マカオは中国返還以降、中国政府の江南デルタ経済特別区構想の下で東洋のラスベガス化が大規模にストラクチュアリングされており、ユダヤ資本のサンズ、ベネチアンの進出を皮切りに大型カジノが続々とオープンし凄いことになっている。昨年2度ほど取材でサンズを訪問したが24Hオープンの巨大カジノに大陸からの金持ちを満載したバスが次々と横付けされ、ばくち好きな中国人たちが目を血ばしらせながら「バカラ」や「大小」のテーブルに押しかける姿にドン引きした。

『リスボア』は従来のマカオのカジノ王スタンレー・ホーが経営する老舗だが、ラスベガスから進出した巨大なカジノ群の出現ですっかり霞んでしまっていた。しかしミスター・カジノの名をほしいままにしてきた大富豪が手をこまねいているわけが無い。『リスボア』に隣接して新しい『グランドリスボア』(新葡京)を昨年建設し(カジノは既に営業しているがホテルは今年中にオープン予定)対抗手段に打って出た。これがまたド派手な建物で世界遺産の多いマカオ旧市街の景観を著しく悪化させた、と個人的には思うのだが派手なら派手なほど金が舞い飛ぶのが中国クォリティというものなのかもしれない。

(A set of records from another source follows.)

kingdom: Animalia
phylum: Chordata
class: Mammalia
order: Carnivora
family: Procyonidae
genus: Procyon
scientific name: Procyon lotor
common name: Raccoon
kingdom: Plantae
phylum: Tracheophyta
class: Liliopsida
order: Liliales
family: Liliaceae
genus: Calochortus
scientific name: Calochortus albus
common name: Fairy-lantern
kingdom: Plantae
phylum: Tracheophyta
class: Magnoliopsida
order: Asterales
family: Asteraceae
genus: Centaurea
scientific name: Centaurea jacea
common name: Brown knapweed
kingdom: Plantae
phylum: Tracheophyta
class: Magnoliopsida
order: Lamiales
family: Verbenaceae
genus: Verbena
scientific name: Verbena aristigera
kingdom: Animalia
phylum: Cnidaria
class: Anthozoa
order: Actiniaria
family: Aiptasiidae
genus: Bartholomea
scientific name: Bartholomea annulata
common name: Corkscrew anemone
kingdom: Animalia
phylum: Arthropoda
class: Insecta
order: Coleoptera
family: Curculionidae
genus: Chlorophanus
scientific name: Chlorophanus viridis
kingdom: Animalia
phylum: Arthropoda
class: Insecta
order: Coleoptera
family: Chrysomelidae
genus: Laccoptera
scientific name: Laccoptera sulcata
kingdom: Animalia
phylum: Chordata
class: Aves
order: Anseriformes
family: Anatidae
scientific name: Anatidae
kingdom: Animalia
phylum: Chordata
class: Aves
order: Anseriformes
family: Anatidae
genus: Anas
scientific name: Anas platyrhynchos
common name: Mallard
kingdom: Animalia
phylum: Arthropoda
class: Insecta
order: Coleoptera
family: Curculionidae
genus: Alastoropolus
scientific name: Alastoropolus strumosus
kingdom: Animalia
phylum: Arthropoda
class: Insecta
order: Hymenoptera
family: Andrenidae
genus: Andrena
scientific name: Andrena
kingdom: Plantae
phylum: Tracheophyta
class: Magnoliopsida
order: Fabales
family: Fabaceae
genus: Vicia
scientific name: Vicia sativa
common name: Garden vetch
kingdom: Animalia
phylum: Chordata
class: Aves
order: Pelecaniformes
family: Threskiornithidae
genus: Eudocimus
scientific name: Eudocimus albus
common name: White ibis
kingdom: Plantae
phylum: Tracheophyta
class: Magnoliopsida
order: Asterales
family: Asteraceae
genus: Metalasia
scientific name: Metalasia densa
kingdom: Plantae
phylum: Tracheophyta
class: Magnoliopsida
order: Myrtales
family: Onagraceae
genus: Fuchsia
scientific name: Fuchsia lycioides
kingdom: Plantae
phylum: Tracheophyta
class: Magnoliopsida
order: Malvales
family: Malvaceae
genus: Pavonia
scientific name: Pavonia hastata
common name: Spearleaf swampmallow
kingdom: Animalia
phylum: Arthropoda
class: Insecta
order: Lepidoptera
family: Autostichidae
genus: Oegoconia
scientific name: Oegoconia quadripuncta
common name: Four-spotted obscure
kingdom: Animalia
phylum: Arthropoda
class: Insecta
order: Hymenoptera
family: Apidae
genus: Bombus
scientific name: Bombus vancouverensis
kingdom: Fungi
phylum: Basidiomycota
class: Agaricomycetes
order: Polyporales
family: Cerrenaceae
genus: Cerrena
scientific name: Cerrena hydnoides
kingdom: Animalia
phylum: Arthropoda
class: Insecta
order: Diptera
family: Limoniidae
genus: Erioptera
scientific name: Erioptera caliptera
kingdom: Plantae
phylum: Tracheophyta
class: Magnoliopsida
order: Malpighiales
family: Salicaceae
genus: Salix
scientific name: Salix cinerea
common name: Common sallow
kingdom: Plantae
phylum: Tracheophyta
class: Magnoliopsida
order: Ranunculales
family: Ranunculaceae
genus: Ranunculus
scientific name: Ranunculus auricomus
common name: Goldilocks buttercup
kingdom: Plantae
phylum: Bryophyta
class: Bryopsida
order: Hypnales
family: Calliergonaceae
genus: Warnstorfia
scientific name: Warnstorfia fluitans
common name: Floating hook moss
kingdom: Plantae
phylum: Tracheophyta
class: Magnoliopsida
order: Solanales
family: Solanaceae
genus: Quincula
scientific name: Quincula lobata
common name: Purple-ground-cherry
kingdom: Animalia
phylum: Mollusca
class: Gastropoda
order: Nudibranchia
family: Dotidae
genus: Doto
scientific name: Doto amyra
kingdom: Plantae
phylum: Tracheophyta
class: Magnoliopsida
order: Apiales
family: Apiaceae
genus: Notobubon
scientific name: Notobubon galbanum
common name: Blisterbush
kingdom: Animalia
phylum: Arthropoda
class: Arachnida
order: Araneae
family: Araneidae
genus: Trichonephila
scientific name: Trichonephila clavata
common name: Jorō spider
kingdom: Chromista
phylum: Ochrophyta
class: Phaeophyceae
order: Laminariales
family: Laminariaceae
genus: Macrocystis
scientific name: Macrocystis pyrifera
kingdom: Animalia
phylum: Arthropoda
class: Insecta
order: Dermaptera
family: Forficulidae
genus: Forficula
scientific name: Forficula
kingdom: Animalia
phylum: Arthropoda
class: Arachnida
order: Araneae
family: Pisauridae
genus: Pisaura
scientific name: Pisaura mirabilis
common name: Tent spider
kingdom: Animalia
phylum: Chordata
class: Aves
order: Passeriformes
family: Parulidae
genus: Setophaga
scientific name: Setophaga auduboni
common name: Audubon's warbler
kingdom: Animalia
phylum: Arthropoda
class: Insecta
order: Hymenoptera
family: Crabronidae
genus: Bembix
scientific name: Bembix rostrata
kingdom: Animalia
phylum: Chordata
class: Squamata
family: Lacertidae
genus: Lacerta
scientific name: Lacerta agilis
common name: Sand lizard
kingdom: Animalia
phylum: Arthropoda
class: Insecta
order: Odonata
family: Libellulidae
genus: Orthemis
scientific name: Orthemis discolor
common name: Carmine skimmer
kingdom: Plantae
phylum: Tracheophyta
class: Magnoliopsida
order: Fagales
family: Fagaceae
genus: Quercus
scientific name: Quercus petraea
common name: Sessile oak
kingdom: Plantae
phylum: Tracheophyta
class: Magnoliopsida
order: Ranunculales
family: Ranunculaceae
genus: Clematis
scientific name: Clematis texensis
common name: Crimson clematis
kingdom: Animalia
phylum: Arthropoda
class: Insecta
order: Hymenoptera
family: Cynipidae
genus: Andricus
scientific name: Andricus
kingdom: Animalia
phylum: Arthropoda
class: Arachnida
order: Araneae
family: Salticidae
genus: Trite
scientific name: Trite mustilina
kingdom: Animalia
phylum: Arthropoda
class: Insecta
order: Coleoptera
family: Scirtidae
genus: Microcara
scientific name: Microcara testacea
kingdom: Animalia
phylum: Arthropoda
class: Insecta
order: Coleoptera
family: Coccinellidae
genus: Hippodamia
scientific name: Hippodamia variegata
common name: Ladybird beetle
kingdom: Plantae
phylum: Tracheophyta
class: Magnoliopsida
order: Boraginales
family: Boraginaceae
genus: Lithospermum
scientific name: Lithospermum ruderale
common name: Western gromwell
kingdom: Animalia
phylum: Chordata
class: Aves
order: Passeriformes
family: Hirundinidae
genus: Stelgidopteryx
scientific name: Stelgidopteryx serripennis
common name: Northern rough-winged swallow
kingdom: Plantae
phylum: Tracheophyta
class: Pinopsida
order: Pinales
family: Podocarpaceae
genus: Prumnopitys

そしていよいよ『リスボア』本体も立て替える計画が進められていて、現在6社で設計のコンペ中だそうである。“鳥かご”として親しまれてきた外観を残すか残さないのか、6社の設計ではまったく排除したものと2分されているとのことである。
前回マカオに行ったとき、この旧い『リスボア』を覗いたが、昔の暗黒街の賭博場といった趣がなんとなく残っていて、高級娼婦なども人ごみの中を回遊していたり、背徳の殿堂といった隠微さが何ともいえず味があった。戦前の上海の『大世界』なんかもこんなイメージだったのだろうとしばし空想の世界に浸っていたものだ。
日本のビルの再開発も大体が味気ないものになってしまうので歴史的建造物はその原型をあまり崩して欲しくないと個人的には思う。ましてや隣の『グランドリスボア』をみるとまたぞろ景観を台無しにするものが出来る可能性が高いのでマカオ旧市街の旧い町並みを愛するものとしてすごく不安に駆られる。

ともあれ現在の『リスボア』はおそらく『グランドリスボア』のホテルがオープンし次第、営業は休止される予定なので、機会があれば“鳥かご”消滅前に、もう一度訪問したいと思っている。